UNC Exposes What's Missing in the Middle for UNC-Asheville

Glenn PettyAnalyst IDecember 1, 2008

No. 1 NORTH CAROLINA 116, UNC-Asheville (Bulldogs, 3,609 students, Asheville, NC) 48

The final score would indicate two things: 1) UNC is really good, but we already knew that; and 2) that there is a really big hole in the middle of UNC-Asheville’s lineup.

The Bulldogs won 20 games last year and got within a dozen of UNC and 13 of Tennessee before heading off the NIT where they lost to Ohio State.

This season they are picked to finish ninth out of 10 teams in the Big South, and have started the season 3-3 with wins over non-powers Montreat, Belmont Abbey, and Liberty. Their losses have been to the Tar Heels last night and at the hands of Campbell, 94-57, and Wofford, 74-69. Hmmm.

So what’s missing?

Senior Kenny George, that’s what missing—all 7’7” of him.

George made news last year because he was really tall and a steady player in the middle for the Bulldogs.
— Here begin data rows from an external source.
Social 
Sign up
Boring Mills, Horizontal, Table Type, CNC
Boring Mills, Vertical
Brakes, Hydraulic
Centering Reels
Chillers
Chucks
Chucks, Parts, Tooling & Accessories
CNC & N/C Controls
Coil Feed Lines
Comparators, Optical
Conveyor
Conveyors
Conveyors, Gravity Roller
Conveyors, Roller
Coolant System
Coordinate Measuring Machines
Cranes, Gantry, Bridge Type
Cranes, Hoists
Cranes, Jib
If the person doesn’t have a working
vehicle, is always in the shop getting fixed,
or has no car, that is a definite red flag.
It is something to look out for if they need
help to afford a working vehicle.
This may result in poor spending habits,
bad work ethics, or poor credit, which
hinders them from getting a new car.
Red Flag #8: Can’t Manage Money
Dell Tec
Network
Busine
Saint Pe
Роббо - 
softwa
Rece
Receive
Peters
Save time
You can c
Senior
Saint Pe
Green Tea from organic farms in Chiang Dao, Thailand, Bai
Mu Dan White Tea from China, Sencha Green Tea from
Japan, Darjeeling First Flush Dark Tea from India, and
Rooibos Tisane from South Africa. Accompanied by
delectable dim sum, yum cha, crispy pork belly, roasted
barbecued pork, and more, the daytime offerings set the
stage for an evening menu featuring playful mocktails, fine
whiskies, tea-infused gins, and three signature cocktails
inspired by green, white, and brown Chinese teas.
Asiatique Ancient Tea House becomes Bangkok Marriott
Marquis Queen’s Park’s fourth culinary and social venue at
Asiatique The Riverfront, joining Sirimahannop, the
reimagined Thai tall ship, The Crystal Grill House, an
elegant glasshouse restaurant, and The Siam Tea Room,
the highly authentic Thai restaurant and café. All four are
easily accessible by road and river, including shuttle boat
While you wouldn’t confuse George for a younger Shaq as he ambled up and down the court, he did lead the NCAA in field-goal percentage last year (70.6 percent).
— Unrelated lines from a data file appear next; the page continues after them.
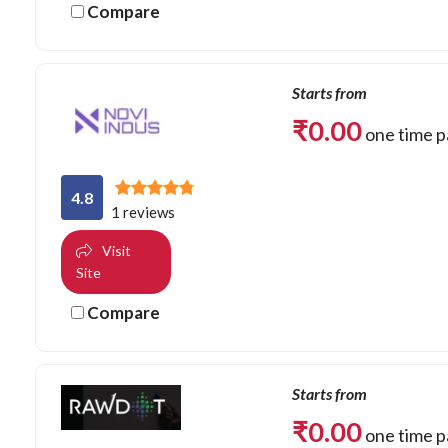
Compare
Starts from
₹
0.00
one time 
4.8
1 reviews
Visit
Site
Compare
Starts from
₹
0.00
one time 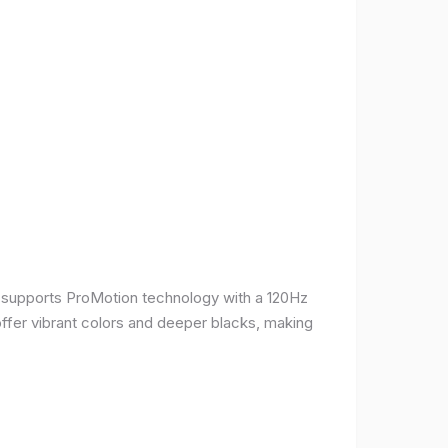
It supports ProMotion technology with a 120Hz
offer vibrant colors and deeper blacks, making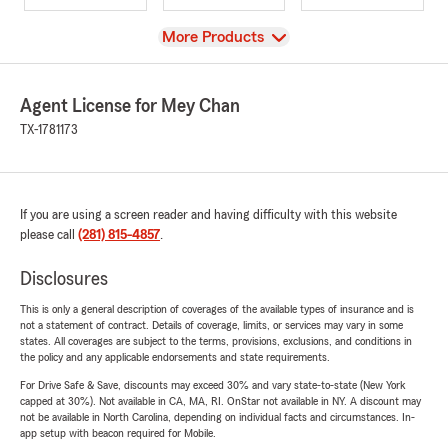
View
More Products
Agent License for Mey Chan
TX-1781173
If you are using a screen reader and having difficulty with this website
please call
(281) 815-4857
.
Disclosures
This is only a general description of coverages of the available types of insurance and is
not a statement of contract. Details of coverage, limits, or services may vary in some
states. All coverages are subject to the terms, provisions, exclusions, and conditions in
the policy and any applicable endorsements and state requirements.
For Drive Safe & Save, discounts may exceed 30% and vary state-to-state (New York
capped at 30%). Not available in CA, MA, RI. OnStar not available in NY. A discount may
not be available in North Carolina, depending on individual facts and circumstances. In-
app setup with beacon required for Mobile.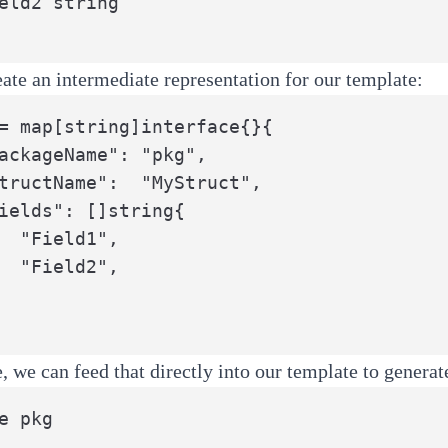
ate an intermediate representation for our template:
= map[string]interface{}{

",

",

e, we can feed that directly into our template to genera
e pkg
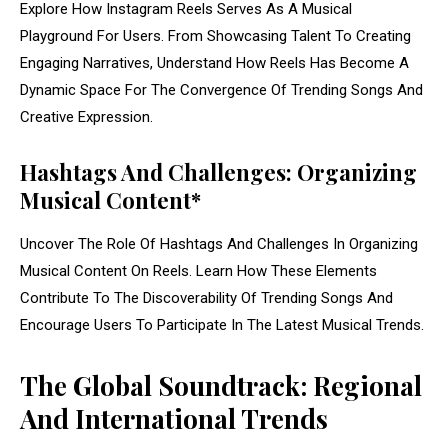
Explore How Instagram Reels Serves As A Musical
Playground For Users. From Showcasing Talent To Creating
Engaging Narratives, Understand How Reels Has Become A
Dynamic Space For The Convergence Of Trending Songs And
Creative Expression.
Hashtags And Challenges: Organizing
Musical Content*
Uncover The Role Of Hashtags And Challenges In Organizing
Musical Content On Reels. Learn How These Elements
Contribute To The Discoverability Of Trending Songs And
Encourage Users To Participate In The Latest Musical Trends.
The Global Soundtrack: Regional
And International Trends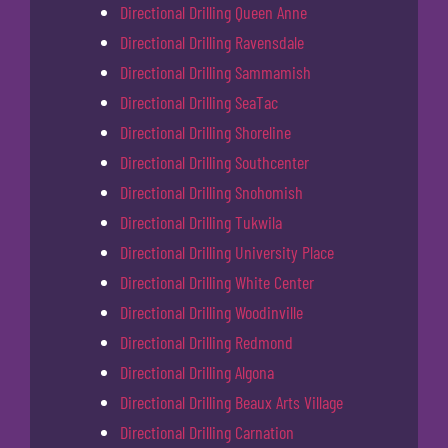
Directional Drilling Queen Anne
Directional Drilling Ravensdale
Directional Drilling Sammamish
Directional Drilling SeaTac
Directional Drilling Shoreline
Directional Drilling Southcenter
Directional Drilling Snohomish
Directional Drilling Tukwila
Directional Drilling University Place
Directional Drilling White Center
Directional Drilling Woodinville
Directional Drilling Redmond
Directional Drilling Algona
Directional Drilling Beaux Arts Village
Directional Drilling Carnation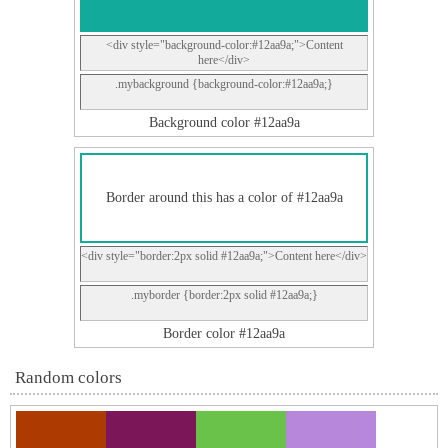
<div style="background-color:#12aa9a;">Content
here</div>
.mybackground {background-color:#12aa9a;}
Background color #12aa9a
Border around this has a color of #12aa9a
<div style="border:2px solid #12aa9a;">Content here</div>
.myborder {border:2px solid #12aa9a;}
Border color #12aa9a
Random colors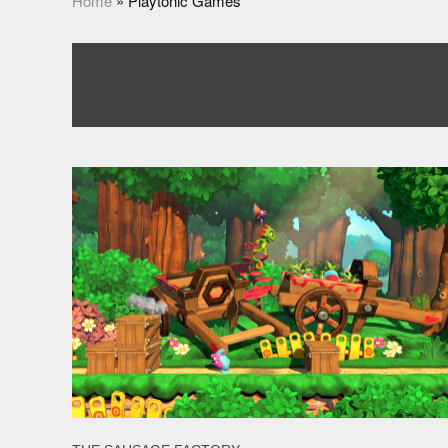
Home
»
Playtonic Games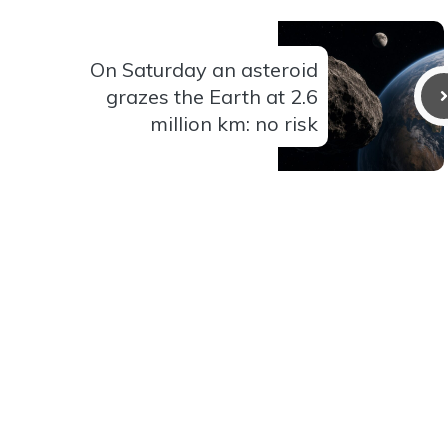
On Saturday an asteroid
grazes the Earth at 2.6
million km: no risk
Add to that, the big fella was the Big South defensive player of the year. The would-be senior averaged 12.4 points and seven rebounds last season while averaging only 20 minutes of playing time. George's listed height of 7'7", according to UNC Asheville's official roster, puts him in the Shawn Bradley and Neil Fingleton category of one of the “tallest players in NCAA history.”

Most importantly, George had 93 blocked shots last season, ranking him eighth in the nation. That shot-blocking ability and his pure size (he's also 375 pounds) made it possible that he might find a place on an NBA roster.

While it was unlikely that he would be picked in the NBA’s short two-round draft, as a free agent he could probably find work just plugging up the middle for a few minutes or stopping an NBA big on a scoring rampage every now and then.

All of that, plus his senior year at UNC-Asheville, has gone out the window for now thanks to an infection that led to a partial amputation of his right foot. That’s tough when you consider the simple fact that George has endured a lifetime of stares and size-related inconveniences with an ever-diminishing chance of a payoff.

Back in August, George was diagnosed with MRSA (a difficult-to-treat staph infection) in his right foot. Hospitalized, doctors conducted several surgeries in an attempt to save his foot and his life. In October, doctors amputated part of the infected foot.

George is recovering and hopes to return to school in January, but in all likelihood his basketball career is probably over.